## Work request 1
In the market report, how many Americans filed initial jobless claims?
## Work request 2
List each stock index named in the market report, along with the percentage gain it gives for that index.

## Extract
________

Wall Street Opens Higher, Eyeing Biden; Jobless Data Ignored

Investing.com -- U.S. stock markets opened higher on Thursday in anticipation of President-elect Joe Biden's stimulus plans, shrugging off fresh evidence of damage to the labor market from the pandemic.

By 9:35 AM ET (1435 GMT), the Dow Jones Industrial Average was up 108 points, or 0.4%, at 31,168 points. The S&P 500 was up 0.2% while the Nasdaq Composite was up 0.4%.

Biden is due later to present details of a stimulus plan that he has previously said will run to "trillions of dollars." The prospect of higher federal borrowing this year has raised questions as to whether the Federal Reserve's monetary stimulus will be enough to absorb all that extra issuance. Fed Chairman Jerome Powell may touch on the relationship between fiscal and monetary policy in a speech at 12:30 PM ET. 

That the economy is in need of further support is not in question. Labor Department data released earlier showed that 965,000 Americans filed initial claims for jobless benefits, the highest weekly number since August and well above the 795,000 expected.

________

## Dataset extract
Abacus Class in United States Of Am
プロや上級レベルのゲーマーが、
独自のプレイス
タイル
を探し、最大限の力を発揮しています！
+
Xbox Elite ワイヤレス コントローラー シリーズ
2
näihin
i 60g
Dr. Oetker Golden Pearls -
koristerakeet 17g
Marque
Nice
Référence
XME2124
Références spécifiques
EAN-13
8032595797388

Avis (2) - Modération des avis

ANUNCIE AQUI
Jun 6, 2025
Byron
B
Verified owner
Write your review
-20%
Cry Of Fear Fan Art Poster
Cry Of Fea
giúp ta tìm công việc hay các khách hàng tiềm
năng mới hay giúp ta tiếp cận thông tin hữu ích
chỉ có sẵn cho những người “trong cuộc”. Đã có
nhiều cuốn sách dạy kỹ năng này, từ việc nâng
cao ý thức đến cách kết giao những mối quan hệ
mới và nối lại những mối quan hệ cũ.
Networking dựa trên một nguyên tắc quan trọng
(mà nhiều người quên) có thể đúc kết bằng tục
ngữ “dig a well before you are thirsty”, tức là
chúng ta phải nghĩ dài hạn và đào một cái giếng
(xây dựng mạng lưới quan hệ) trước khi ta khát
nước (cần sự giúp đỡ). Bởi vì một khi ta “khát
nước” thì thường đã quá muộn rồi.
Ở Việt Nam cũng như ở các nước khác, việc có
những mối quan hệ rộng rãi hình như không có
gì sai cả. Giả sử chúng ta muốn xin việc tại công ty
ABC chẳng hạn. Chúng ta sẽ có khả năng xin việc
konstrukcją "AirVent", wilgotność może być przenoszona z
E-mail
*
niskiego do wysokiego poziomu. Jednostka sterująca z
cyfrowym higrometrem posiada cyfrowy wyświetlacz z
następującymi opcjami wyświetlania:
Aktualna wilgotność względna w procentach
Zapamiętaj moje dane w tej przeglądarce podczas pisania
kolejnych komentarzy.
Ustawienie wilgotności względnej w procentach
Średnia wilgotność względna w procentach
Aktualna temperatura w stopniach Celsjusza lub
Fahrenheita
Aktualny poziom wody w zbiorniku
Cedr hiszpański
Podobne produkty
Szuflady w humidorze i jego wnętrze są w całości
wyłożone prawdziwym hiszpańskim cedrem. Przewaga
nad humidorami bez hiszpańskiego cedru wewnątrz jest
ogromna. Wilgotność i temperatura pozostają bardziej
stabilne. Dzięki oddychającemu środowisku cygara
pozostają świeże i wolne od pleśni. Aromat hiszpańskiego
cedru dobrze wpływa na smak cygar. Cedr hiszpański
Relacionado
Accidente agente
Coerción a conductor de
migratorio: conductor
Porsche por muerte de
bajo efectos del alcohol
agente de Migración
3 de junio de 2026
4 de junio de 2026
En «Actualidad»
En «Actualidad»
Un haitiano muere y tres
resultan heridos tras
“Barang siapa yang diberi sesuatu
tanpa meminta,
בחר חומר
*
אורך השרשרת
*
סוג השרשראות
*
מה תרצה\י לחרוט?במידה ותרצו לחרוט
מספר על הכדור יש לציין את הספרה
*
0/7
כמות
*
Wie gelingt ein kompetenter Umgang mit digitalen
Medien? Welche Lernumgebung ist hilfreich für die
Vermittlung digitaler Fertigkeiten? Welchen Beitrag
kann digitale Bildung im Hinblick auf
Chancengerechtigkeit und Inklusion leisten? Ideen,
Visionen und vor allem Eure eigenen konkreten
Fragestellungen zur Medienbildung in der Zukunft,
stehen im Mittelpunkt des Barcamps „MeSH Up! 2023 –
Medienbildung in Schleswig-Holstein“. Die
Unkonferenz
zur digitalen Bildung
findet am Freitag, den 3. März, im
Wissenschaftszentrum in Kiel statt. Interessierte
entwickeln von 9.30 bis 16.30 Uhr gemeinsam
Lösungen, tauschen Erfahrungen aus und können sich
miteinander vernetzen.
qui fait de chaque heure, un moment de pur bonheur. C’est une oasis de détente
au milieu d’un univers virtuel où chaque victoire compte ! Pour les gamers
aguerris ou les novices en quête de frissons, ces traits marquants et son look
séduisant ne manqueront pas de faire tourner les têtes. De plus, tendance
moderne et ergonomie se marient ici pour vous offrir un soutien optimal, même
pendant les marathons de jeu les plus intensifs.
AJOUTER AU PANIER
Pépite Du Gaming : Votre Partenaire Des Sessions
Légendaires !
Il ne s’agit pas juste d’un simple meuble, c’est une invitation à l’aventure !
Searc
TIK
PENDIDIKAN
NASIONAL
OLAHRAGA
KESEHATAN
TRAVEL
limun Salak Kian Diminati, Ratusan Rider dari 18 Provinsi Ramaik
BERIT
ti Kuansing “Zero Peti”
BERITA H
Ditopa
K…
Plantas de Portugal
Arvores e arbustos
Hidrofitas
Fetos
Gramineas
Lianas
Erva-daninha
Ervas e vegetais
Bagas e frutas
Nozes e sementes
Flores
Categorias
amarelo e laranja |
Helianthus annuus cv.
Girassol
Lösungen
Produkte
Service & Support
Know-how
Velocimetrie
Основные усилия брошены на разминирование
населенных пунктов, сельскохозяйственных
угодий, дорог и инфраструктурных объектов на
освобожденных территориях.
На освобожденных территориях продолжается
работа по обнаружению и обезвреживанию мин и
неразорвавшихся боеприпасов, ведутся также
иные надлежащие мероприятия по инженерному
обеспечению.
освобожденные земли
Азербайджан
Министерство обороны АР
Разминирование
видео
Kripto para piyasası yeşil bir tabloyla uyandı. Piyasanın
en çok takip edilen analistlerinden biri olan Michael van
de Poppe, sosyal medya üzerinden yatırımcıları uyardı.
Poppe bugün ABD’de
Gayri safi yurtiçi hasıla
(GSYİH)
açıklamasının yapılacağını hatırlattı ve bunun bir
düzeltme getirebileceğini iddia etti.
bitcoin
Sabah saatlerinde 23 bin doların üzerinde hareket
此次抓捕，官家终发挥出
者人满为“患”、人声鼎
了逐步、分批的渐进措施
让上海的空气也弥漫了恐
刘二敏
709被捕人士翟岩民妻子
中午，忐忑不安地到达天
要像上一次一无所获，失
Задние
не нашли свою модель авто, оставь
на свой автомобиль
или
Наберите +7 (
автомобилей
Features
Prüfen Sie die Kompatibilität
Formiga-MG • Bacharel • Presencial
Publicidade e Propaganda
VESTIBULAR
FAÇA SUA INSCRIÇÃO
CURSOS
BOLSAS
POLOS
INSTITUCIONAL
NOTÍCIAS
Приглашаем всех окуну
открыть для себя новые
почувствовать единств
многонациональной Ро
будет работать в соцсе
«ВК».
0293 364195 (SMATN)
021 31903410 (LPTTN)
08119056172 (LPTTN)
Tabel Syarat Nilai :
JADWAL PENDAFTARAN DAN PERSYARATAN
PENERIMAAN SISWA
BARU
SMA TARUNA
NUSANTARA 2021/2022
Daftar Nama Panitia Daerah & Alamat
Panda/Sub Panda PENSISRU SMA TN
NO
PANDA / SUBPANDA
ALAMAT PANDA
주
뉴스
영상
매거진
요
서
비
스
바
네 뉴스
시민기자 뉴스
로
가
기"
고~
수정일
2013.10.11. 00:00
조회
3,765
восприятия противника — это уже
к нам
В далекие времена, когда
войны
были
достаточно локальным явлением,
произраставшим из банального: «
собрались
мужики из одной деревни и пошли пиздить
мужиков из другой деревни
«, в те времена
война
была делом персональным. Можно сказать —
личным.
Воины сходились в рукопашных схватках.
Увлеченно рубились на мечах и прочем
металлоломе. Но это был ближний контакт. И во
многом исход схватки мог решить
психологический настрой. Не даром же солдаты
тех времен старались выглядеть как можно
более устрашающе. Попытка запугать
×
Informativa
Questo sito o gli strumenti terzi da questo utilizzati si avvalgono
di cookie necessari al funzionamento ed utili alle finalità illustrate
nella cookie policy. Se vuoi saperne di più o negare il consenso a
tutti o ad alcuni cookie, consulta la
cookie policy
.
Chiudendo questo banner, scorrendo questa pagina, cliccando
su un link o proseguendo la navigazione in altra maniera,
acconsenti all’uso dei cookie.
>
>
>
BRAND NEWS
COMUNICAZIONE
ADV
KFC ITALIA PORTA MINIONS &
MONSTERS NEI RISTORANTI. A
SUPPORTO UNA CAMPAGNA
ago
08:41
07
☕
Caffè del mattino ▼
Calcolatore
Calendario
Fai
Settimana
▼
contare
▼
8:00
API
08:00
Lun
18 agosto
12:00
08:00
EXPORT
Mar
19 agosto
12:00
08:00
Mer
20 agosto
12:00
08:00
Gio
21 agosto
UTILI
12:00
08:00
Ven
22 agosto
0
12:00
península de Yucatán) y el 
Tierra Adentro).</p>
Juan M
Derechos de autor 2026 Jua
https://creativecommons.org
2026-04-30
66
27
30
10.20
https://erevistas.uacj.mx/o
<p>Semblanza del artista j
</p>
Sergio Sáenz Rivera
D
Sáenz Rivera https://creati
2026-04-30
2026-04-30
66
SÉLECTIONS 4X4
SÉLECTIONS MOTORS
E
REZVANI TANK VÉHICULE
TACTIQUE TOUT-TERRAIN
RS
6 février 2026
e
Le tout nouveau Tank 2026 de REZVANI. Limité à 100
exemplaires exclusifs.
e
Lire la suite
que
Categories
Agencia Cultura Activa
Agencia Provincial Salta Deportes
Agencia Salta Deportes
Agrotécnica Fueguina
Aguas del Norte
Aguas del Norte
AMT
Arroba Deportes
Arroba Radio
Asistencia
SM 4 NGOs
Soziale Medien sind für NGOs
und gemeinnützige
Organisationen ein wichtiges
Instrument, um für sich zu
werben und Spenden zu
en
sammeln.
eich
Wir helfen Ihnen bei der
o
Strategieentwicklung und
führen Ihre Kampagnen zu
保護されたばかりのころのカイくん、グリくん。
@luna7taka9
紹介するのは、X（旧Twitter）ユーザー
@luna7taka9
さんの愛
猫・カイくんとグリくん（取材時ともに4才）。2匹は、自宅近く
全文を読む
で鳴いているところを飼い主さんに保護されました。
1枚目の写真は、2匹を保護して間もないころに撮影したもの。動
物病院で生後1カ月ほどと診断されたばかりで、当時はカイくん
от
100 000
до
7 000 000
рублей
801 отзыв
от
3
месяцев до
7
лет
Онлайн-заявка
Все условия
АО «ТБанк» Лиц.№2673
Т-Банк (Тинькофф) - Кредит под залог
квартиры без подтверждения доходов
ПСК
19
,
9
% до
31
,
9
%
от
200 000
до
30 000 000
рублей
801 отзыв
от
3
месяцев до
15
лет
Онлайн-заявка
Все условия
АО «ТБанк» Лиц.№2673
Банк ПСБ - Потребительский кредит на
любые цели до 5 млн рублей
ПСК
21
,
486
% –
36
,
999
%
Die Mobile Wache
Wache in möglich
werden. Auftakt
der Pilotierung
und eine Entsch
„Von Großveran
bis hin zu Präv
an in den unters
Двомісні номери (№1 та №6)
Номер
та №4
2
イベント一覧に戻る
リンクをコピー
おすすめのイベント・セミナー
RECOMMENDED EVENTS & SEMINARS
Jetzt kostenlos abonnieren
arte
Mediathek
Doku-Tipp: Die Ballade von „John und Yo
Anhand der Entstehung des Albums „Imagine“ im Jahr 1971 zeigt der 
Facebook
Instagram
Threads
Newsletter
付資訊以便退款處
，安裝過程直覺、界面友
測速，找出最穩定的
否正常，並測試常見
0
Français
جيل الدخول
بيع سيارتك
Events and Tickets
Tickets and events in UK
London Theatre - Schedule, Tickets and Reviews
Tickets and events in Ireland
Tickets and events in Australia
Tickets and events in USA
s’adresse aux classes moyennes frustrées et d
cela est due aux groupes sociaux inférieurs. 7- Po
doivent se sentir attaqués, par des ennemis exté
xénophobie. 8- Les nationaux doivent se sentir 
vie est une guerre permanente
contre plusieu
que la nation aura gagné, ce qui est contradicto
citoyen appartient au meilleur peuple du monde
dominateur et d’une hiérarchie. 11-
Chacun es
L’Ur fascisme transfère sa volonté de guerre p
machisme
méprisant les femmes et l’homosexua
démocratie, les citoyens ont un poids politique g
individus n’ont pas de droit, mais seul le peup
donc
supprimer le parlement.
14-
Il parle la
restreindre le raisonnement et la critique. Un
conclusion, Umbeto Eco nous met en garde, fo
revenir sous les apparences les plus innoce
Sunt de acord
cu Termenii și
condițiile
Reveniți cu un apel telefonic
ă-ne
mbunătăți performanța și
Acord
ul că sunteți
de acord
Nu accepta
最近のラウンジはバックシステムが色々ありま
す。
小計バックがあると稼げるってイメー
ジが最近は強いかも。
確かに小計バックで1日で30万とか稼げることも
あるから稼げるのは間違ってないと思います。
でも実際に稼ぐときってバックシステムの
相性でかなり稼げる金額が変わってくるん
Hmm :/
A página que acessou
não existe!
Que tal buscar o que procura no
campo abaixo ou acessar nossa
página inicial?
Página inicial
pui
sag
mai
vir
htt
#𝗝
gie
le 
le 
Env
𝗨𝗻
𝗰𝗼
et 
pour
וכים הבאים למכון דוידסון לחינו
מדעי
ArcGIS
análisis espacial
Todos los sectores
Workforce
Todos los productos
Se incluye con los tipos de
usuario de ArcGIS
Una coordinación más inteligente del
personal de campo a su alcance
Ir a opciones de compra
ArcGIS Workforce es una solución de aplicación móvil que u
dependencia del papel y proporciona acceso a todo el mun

________

## Answer box 1
965,000

## Answer box 2
Dow Jones Industrial Average: up 0.4%
S&P 500: up 0.2%
Nasdaq Composite: up 0.4%